Dirk Tiedemann zum Berufsbild
Trauerredner / Mitglied in der BATF
Das Bild, das ich von meinem Beruf lebe, ist es, im Dienste an den Angehörigen und mit ihnen den verstorbenen Menschen und seine Würde noch einmal sichtbar zu machen. Dazu gehört auch Beratung in Form und Ästhetik der Ansprache.
Ebenso gehört dazu ein intensives, den Gesprächspartnern vertrauenschaffendes Gespräch, in dem auch mal andere Blickwinkel auftauchen können, als die konventionellen oder traditionellen. Das alles wären Punkte, die den Menschen wieder präsent werden lassen können, in seiner einzigartigen Individualität und typischen Art.

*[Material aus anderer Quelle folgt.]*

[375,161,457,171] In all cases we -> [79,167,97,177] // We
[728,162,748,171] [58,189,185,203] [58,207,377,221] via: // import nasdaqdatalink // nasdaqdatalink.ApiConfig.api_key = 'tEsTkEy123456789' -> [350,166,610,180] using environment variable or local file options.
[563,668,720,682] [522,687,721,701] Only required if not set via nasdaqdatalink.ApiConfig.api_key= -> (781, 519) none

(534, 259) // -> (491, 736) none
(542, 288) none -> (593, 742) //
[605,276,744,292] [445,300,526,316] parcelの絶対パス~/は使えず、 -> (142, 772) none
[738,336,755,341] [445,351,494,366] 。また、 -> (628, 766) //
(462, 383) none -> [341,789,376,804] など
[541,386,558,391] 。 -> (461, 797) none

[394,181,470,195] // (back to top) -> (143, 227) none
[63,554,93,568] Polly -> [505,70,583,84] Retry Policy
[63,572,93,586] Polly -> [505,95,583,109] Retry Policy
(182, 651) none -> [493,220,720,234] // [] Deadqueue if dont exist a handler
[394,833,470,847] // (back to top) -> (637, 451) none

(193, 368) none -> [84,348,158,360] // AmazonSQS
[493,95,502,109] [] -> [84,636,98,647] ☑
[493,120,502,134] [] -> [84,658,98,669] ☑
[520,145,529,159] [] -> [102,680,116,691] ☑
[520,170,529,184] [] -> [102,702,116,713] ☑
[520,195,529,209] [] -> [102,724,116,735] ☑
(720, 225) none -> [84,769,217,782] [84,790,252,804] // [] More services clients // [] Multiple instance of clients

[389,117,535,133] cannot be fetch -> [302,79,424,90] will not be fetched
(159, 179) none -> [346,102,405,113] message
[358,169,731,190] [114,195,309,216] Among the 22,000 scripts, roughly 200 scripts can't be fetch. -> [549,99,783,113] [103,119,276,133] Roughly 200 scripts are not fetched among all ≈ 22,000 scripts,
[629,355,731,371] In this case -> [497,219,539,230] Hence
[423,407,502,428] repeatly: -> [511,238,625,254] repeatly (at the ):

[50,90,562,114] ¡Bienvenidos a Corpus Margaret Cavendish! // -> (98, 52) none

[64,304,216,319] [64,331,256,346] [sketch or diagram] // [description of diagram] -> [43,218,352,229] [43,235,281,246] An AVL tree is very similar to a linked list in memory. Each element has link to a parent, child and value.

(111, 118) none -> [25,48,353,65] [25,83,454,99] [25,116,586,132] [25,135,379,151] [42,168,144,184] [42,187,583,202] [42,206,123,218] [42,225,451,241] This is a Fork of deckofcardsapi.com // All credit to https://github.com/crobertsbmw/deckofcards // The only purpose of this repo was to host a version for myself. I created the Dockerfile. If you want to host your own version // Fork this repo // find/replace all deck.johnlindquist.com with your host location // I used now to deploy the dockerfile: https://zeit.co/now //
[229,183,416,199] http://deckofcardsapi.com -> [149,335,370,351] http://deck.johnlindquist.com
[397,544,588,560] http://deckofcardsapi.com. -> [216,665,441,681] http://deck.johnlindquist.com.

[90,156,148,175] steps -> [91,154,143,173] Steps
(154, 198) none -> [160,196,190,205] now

Weil man als Angehöriger die Trauer schon mitbringt, muss die Rede keine zusätzliche Traurigkeit schaffen. Statt die Trauer auszudrücken, die sowieso schon da ist und im Mund des Trauerredners allzu leicht künstlich wirkt, ist es oftmals wichtiger, sich zu vergewissern, wer dieser besondere und bestimmte Mensch für einen selbst im Leben war und welchen Platz er immer noch einnimmt.
Es geht also um ein reflektiertes Widerspiegeln des Menschen als einzigartiges und unverwechselbares Individuum.
Weil „Sprache“ von „sprechen“ kommt, sind meine Ansprachen auch keine geschriebenen, sondern freie. Denn eine Trauerrede wird ja nicht in eine Situation hineingehalten, die immer gleich und typisch Trauerfeier ist, sondern es ist eine emotionale Welt, in der man sich als Angehöriger in dem Moment bewegt und die für einen Redner deshalb nicht berechenbar ist. Darauf muss man angemessen reagieren können, wenn man bei einer Trauerfeier spricht. Gern wird eine solche Rede verwechselt mit einem Vortrag, aber der hat einen ganz anderen Sitz im Leben.
Der Wortteil „-feier“ im Wort Trauerfeier stammt nicht von „feiern“, sondern vom Wort „frei“. Trauerfeier heißt ins heutige Deutsch übertragen: „Ich nehme Dich ernst, so wie ich es auch sonst getan habe.“ Diese ursprüngliche Bedeutung des Wortes Trauerfeier praktisch in der Ansprache umzusetzen, ist mein Leitbild und prägt mein Bild von diesem eigenartigen Beruf.